Considering that you are both a management consultant and a business angel, when a startup is ready for fundraising and how do you make a startup’s pre-money rating?

 It’s ready when there is a validation of the proposed solution, a well-defined potential market, tangible competitive advantages and a cohesive team up to the task. If one of these elements is missing, fundraising will never be successful. As far as pre-money evaluation is concerned, there is no shared, certain, and scientific criterion. In the first early stage the pre-money valuation is mostly based on a negotiation between B.A. and founder. Subsequently, there are many criteria, and each investor has his/her own. There is a tendency today to evaluate a startup based on other similar companies operating in the same sector with similar sizes. I personally always prefer the DCF (DiscountedCash Flow) method. I like it better because it is the only model that allows you to estimate the value of the startup based on its ability to generate cash flows, given the structure and business model of the company. The DCF method, in fact, is built starting from the profitability of the company, which is linked to the startup turnover (revenue structure) and the marginality, that in its turn depends on the cost structure, investments, the absorption of working capital and the financial structure that determines its risk. These are all elements that can be controlled and analyzed, and they allow you to understand whether the startup is well designed, and it is an engine that has many or few horses.
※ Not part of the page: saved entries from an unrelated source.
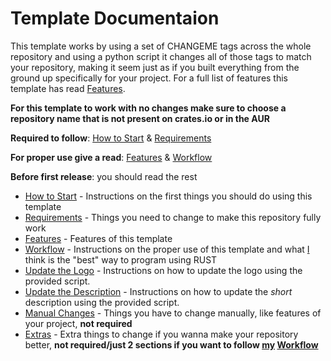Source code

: # Template Documentaion

This template works by using a set of CHANGEME tags across the whole repository
and using a python script it changes all of those tags to match your repository,
making it seem just as if you built everything from the ground up specifically
for your project. For a full list of features this template has read
[Features](template/FEATURES.md).

**For this template to work with no changes make sure to choose a repository
name that is not present on crates.io or in the AUR**

**Required to follow**: [How to Start](template/START.md) &
[Requirements](template/REQ.md)

**For proper use give a read**: [Features](template/FEATURES.md) &
[Workflow](template/WORKFLOW.md)

**Before first release**: you should read the rest

- [How to Start](template/START.md) - Instructions on the first things you
  should do using this template
- [Requirements](template/REQ.md) - Things you need to change to make this
  repository fully work
- [Features](template/FEATURES.md) - Features of this template
- [Workflow](template/WORKFLOW.md) - Instructions on the proper use of this
  template and what [I](https://github.com/Obscurely) think is the "best" way to
  program using RUST
- [Update the Logo](template/UPDATE_LOGO.md) - Instructions on how to update the
  logo using the provided script.
- [Update the Description](template/UPDATE_DESC.md) - Instructions on how to
  update the _short_ description using the provided script.
- [Manual Changes](template/MANUAL.md) - Things you have to change manually,
  like features of your project, **not required**
- [Extras](template/EXTRAS.md) - Extra things to change if you wanna make your
  repository better, **not required/just 2 sections if you want to follow
  [my](https://github.com/Obscurely) [Workflow](template/WORKFLOW.md)**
In your opinion, when do startup founders should aim for an exit and when not?

It depends. Many Business Angels only aim to invest in startups where the entrepreneur already has an exit plan in mind. This allows them to evaluate both the time horizon of the investment and its multiplier once they exit. I believe that a company only works when there is a good entrepreneur behind it. I am and remain a manager who lives for the company, designs it, develops it, and looks after it when necessary. The risk of failure, when one activity passes hands with another owner, is always extremely high. The statistics measuring the success of M&A activity is not exciting. A business needs to always be run by qualified people. If an entrepreneur, who created his/her creature, exits, there must be one who is even more capable of taking over. It does not seem to me that this rule is always respected.  Above all, I don’t think that’s the norm.